DATA SUPPLIED:
+ + + + + + +

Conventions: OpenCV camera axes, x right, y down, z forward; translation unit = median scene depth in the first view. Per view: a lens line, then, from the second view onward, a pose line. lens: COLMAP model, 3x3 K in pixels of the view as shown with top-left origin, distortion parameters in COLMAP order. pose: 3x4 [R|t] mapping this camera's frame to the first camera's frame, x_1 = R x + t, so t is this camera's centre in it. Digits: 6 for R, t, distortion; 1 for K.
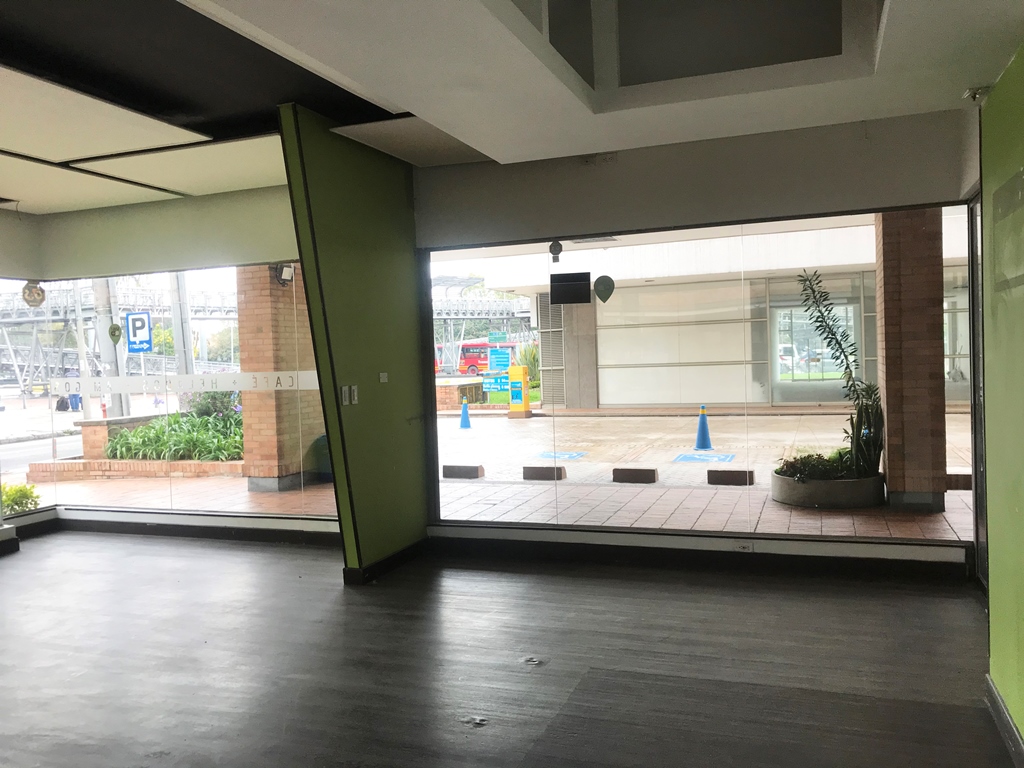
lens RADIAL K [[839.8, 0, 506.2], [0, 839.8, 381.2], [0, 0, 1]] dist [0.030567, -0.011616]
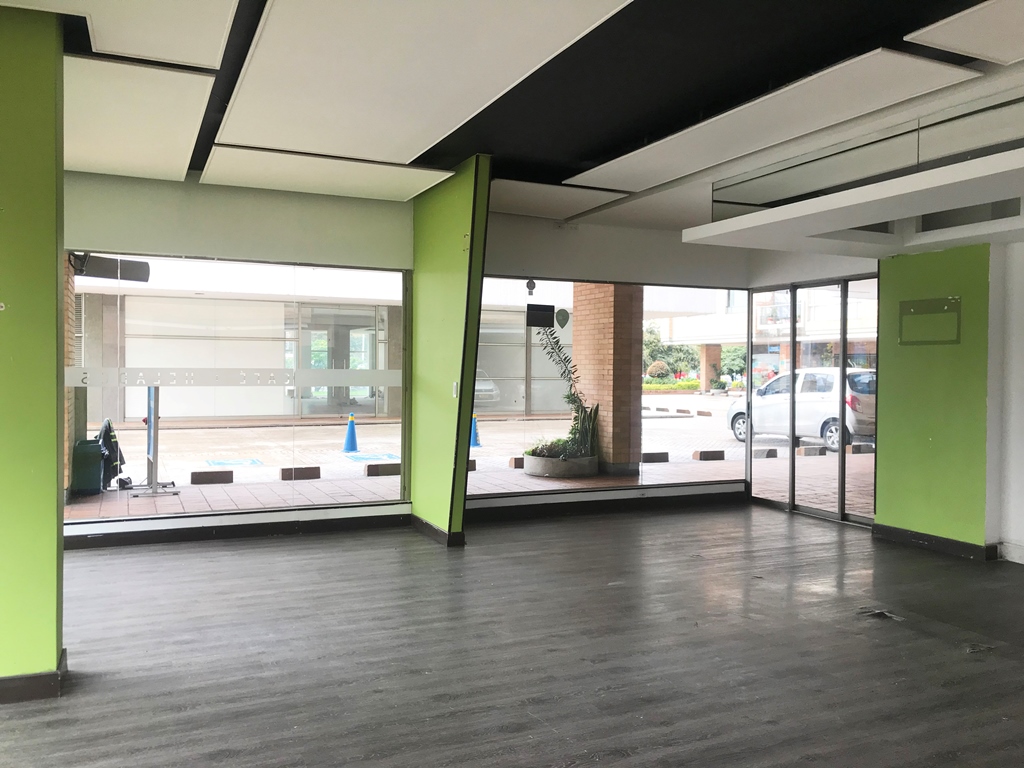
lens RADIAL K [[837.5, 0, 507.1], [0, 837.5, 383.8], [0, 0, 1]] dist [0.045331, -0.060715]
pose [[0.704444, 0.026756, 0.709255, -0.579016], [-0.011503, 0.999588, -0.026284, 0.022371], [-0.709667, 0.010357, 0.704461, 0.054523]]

+ + + + + + +

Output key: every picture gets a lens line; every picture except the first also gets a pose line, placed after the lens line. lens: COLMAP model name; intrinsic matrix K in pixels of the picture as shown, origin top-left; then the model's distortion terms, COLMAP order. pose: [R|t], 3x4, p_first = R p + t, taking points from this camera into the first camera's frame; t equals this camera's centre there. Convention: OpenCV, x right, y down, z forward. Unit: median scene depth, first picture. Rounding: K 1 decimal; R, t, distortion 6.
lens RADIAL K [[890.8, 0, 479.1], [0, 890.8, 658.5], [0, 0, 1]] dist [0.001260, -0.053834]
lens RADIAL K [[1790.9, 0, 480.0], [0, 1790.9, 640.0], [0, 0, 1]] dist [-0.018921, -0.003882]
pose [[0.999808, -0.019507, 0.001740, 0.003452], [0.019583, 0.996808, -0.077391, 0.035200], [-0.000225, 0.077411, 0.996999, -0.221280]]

+ + + + + + +

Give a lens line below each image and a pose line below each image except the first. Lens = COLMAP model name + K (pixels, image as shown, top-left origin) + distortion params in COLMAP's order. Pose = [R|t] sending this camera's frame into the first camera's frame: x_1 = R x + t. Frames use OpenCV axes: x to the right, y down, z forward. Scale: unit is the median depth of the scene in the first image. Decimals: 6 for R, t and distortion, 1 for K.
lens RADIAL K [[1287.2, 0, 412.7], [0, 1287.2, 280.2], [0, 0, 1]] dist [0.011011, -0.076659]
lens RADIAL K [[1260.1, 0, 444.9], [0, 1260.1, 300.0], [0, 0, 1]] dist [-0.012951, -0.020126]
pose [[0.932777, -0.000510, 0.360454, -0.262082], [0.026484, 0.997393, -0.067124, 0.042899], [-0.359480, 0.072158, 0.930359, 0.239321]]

+ + + + + + +

DIRECTIONS FOR THIS TASK: Copy down the stretch of data from the line containing "Output key: every" through the line containing "0.077411, 0.996999, -0.221280]]", keeping every character unchanged.

SOLVED EXERCISE:
Output key: every picture gets a lens line; every picture except the first also gets a pose line, placed after the lens line. lens: COLMAP model name; intrinsic matrix K in pixels of the picture as shown, origin top-left; then the model's distortion terms, COLMAP order. pose: [R|t], 3x4, p_first = R p + t, taking points from this camera into the first camera's frame; t equals this camera's centre there. Convention: OpenCV, x right, y down, z forward. Unit: median scene depth, first picture. Rounding: K 1 decimal; R, t, distortion 6.
lens RADIAL K [[890.8, 0, 479.1], [0, 890.8, 658.5], [0, 0, 1]] dist [0.001260, -0.053834]
lens RADIAL K [[1790.9, 0, 480.0], [0, 1790.9, 640.0], [0, 0, 1]] dist [-0.018921, -0.003882]
pose [[0.999808, -0.019507, 0.001740, 0.003452], [0.019583, 0.996808, -0.077391, 0.035200], [-0.000225, 0.077411, 0.996999, -0.221280]]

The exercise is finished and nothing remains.